Brano scelto:

========

Dalla Diciotti ai conti della Lega: così la magistratura tenta l’assalto al governo 
di Ninni Raimondi
 
Il gelato non è stato apprezzato, a quanto pare. Milletrecento gelati, dei ventimila distribuiti nelle case di accoglienza e nelle mense dei poveri a Roma, erano stati fatti recapitare al centro Mondo Migliore di Rocca di Papa dove alloggiavano gli immigrati arrivati con la nave Diciotti.  
Cinquanta di essi – degli immigrati, s’intende, non dei gelati – hanno preferito tagliare la corda e abbandonare il Cas ove la Chiesa accoglie i bisognosi o presunti tali.  
Adesso gironzolano sul territorio italiano. Dalla Caritas italiana giungono voci confortanti: dicono che non è niente di strano perché quegli immigrati non erano tenuti in ostaggio. Giusto, ad oggi è il ministro dell’Interno sospettato di sequestro di persona. E in uno slancio di senso di responsabilità, alcuni esultano per lo spirito libero dei poco graditi ospiti, i quali pare vogliano recarsi verso il Nord Europa. Poveri illusi. 
Qualche cinica considerazione pare necessaria visto che di buonisti già siamo pieni.  
Gli sbarcati dalla nave Diciotti intenderebbero uscire dall’Italia recandosi altrove, magari in Germania.  
Nessuno li ha avvisati che dal confine italiano non usciranno mai poiché i paesi filantropi che ci bacchettano notte e giorno sono anche quelli con le frontiere più sprangate di tutti. La narrazione che arriva fino al centro dell’Africa non racconta però della condizione tesa in cui vive quest’Europa, in cui ognuno tira l’acqua al suo mulino e l’unico Stato membro che lo prende in tasca – ovvero si becca degli immigrati via mare – rimane l’Italia. La cinquantina di persone che ha abbandonato il Cas di Rocca di Papa rimbalzerà sui muri di un’Europa disunita. 
 
Ma l’aspetto più drammatico non è questo, bensì la bugia che ancora una volta ci è stata raccontata.  
Parevano disperati, moribondi, acciaccati e tutti profughi.

========

Voci di dati salvate:
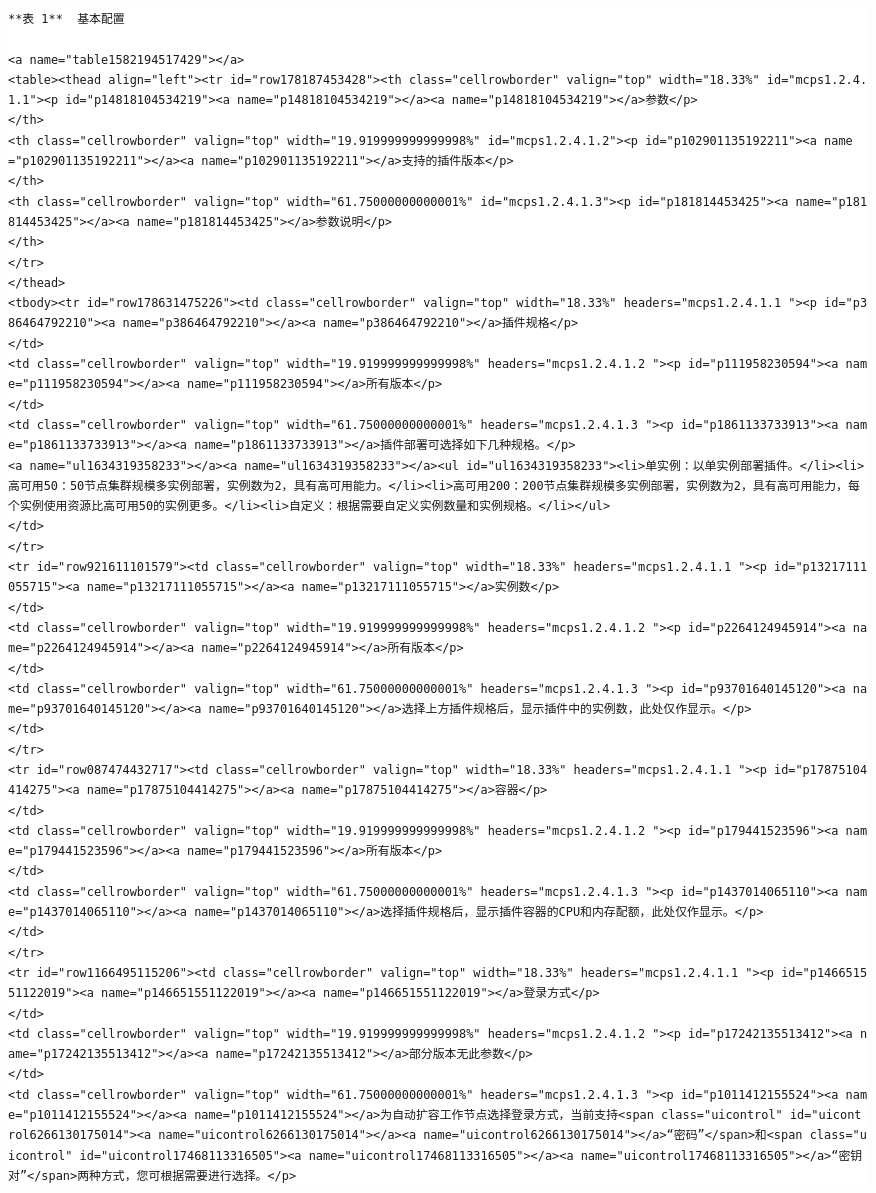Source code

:     **表 1**  基本配置

    <a name="table1582194517429"></a>
    <table><thead align="left"><tr id="row178187453428"><th class="cellrowborder" valign="top" width="18.33%" id="mcps1.2.4.1.1"><p id="p14818104534219"><a name="p14818104534219"></a><a name="p14818104534219"></a>参数</p>
    </th>
    <th class="cellrowborder" valign="top" width="19.919999999999998%" id="mcps1.2.4.1.2"><p id="p102901135192211"><a name="p102901135192211"></a><a name="p102901135192211"></a>支持的插件版本</p>
    </th>
    <th class="cellrowborder" valign="top" width="61.75000000000001%" id="mcps1.2.4.1.3"><p id="p181814453425"><a name="p181814453425"></a><a name="p181814453425"></a>参数说明</p>
    </th>
    </tr>
    </thead>
    <tbody><tr id="row178631475226"><td class="cellrowborder" valign="top" width="18.33%" headers="mcps1.2.4.1.1 "><p id="p386464792210"><a name="p386464792210"></a><a name="p386464792210"></a>插件规格</p>
    </td>
    <td class="cellrowborder" valign="top" width="19.919999999999998%" headers="mcps1.2.4.1.2 "><p id="p111958230594"><a name="p111958230594"></a><a name="p111958230594"></a>所有版本</p>
    </td>
    <td class="cellrowborder" valign="top" width="61.75000000000001%" headers="mcps1.2.4.1.3 "><p id="p1861133733913"><a name="p1861133733913"></a><a name="p1861133733913"></a>插件部署可选择如下几种规格。</p>
    <a name="ul1634319358233"></a><a name="ul1634319358233"></a><ul id="ul1634319358233"><li>单实例：以单实例部署插件。</li><li>高可用50：50节点集群规模多实例部署，实例数为2，具有高可用能力。</li><li>高可用200：200节点集群规模多实例部署，实例数为2，具有高可用能力，每个实例使用资源比高可用50的实例更多。</li><li>自定义：根据需要自定义实例数量和实例规格。</li></ul>
    </td>
    </tr>
    <tr id="row921611101579"><td class="cellrowborder" valign="top" width="18.33%" headers="mcps1.2.4.1.1 "><p id="p13217111055715"><a name="p13217111055715"></a><a name="p13217111055715"></a>实例数</p>
    </td>
    <td class="cellrowborder" valign="top" width="19.919999999999998%" headers="mcps1.2.4.1.2 "><p id="p2264124945914"><a name="p2264124945914"></a><a name="p2264124945914"></a>所有版本</p>
    </td>
    <td class="cellrowborder" valign="top" width="61.75000000000001%" headers="mcps1.2.4.1.3 "><p id="p93701640145120"><a name="p93701640145120"></a><a name="p93701640145120"></a>选择上方插件规格后，显示插件中的实例数，此处仅作显示。</p>
    </td>
    </tr>
    <tr id="row087474432717"><td class="cellrowborder" valign="top" width="18.33%" headers="mcps1.2.4.1.1 "><p id="p17875104414275"><a name="p17875104414275"></a><a name="p17875104414275"></a>容器</p>
    </td>
    <td class="cellrowborder" valign="top" width="19.919999999999998%" headers="mcps1.2.4.1.2 "><p id="p179441523596"><a name="p179441523596"></a><a name="p179441523596"></a>所有版本</p>
    </td>
    <td class="cellrowborder" valign="top" width="61.75000000000001%" headers="mcps1.2.4.1.3 "><p id="p1437014065110"><a name="p1437014065110"></a><a name="p1437014065110"></a>选择插件规格后，显示插件容器的CPU和内存配额，此处仅作显示。</p>
    </td>
    </tr>
    <tr id="row1166495115206"><td class="cellrowborder" valign="top" width="18.33%" headers="mcps1.2.4.1.1 "><p id="p146651551122019"><a name="p146651551122019"></a><a name="p146651551122019"></a>登录方式</p>
    </td>
    <td class="cellrowborder" valign="top" width="19.919999999999998%" headers="mcps1.2.4.1.2 "><p id="p17242135513412"><a name="p17242135513412"></a><a name="p17242135513412"></a>部分版本无此参数</p>
    </td>
    <td class="cellrowborder" valign="top" width="61.75000000000001%" headers="mcps1.2.4.1.3 "><p id="p1011412155524"><a name="p1011412155524"></a><a name="p1011412155524"></a>为自动扩容工作节点选择登录方式，当前支持<span class="uicontrol" id="uicontrol6266130175014"><a name="uicontrol6266130175014"></a><a name="uicontrol6266130175014"></a>“密码”</span>和<span class="uicontrol" id="uicontrol17468113316505"><a name="uicontrol17468113316505"></a><a name="uicontrol17468113316505"></a>“密钥对”</span>两种方式，您可根据需要进行选择。</p>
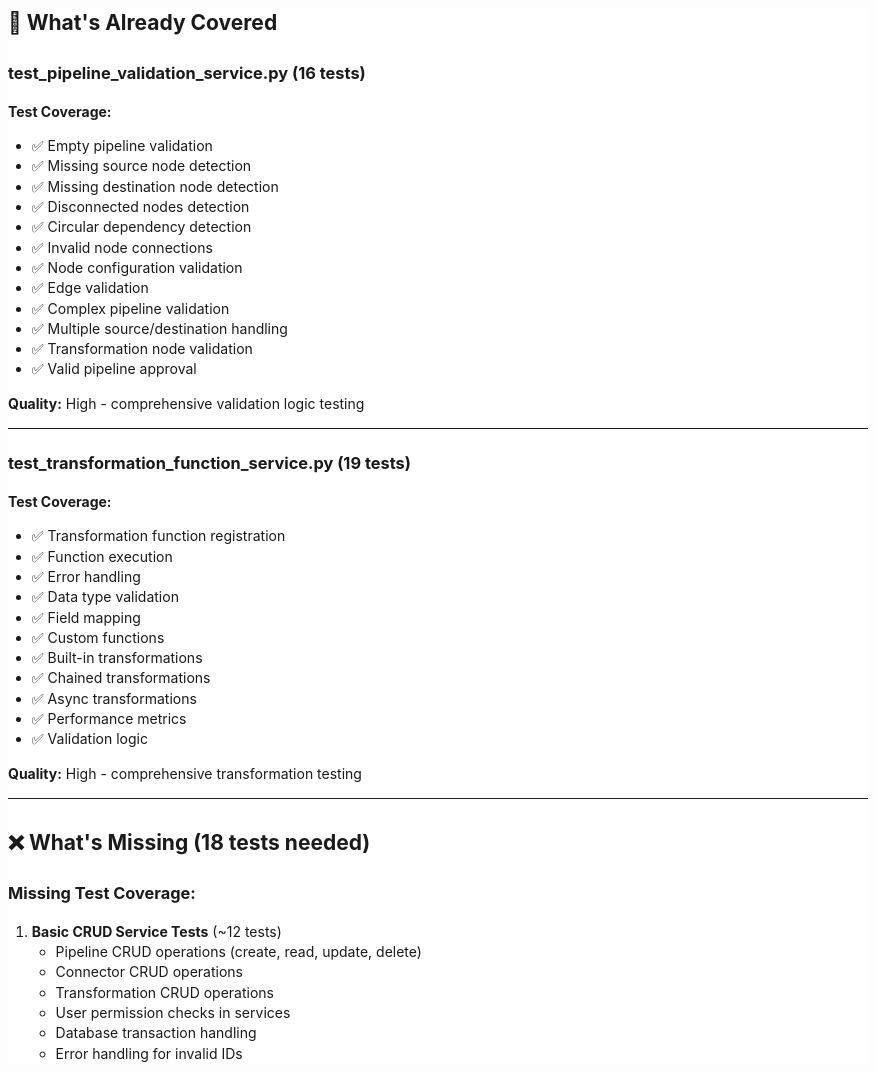 ## 🎯 What's Already Covered

### test_pipeline_validation_service.py (16 tests)

**Test Coverage:**
- ✅ Empty pipeline validation
- ✅ Missing source node detection
- ✅ Missing destination node detection
- ✅ Disconnected nodes detection
- ✅ Circular dependency detection
- ✅ Invalid node connections
- ✅ Node configuration validation
- ✅ Edge validation
- ✅ Complex pipeline validation
- ✅ Multiple source/destination handling
- ✅ Transformation node validation
- ✅ Valid pipeline approval

**Quality:** High - comprehensive validation logic testing

---

### test_transformation_function_service.py (19 tests)

**Test Coverage:**
- ✅ Transformation function registration
- ✅ Function execution
- ✅ Error handling
- ✅ Data type validation
- ✅ Field mapping
- ✅ Custom functions
- ✅ Built-in transformations
- ✅ Chained transformations
- ✅ Async transformations
- ✅ Performance metrics
- ✅ Validation logic

**Quality:** High - comprehensive transformation testing

---

## ❌ What's Missing (18 tests needed)

### Missing Test Coverage:

1. **Basic CRUD Service Tests** (~12 tests)
   - Pipeline CRUD operations (create, read, update, delete)
   - Connector CRUD operations
   - Transformation CRUD operations
   - User permission checks in services
   - Database transaction handling
   - Error handling for invalid IDs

========

Consegna: Stabilisci se le affermazioni seguenti concordano con il brano sulla nave Diciotti; per ciascuna rispondi sì o no e riporta testualmente le parole del brano che lo decidono. (a) Al centro Mondo Migliore di Rocca di Papa erano stati fatti recapitare milletrecento gelati. (b) Gli immigrati che hanno abbandonato il centro erano cento. (c) Gli sbarcati dalla nave Diciotti intenderebbero restare in Italia.

Risposta:
(a) Sì: «Milletrecento gelati, dei ventimila distribuiti nelle case di accoglienza e nelle mense dei poveri a Roma, erano stati fatti recapitare al centro Mondo Migliore di Rocca di Papa»
(b) No: «Cinquanta di essi – degli immigrati, s’intende, non dei gelati – hanno preferito tagliare la corda»
(c) No: «Gli sbarcati dalla nave Diciotti intenderebbero uscire dall’Italia recandosi altrove, magari in Germania.»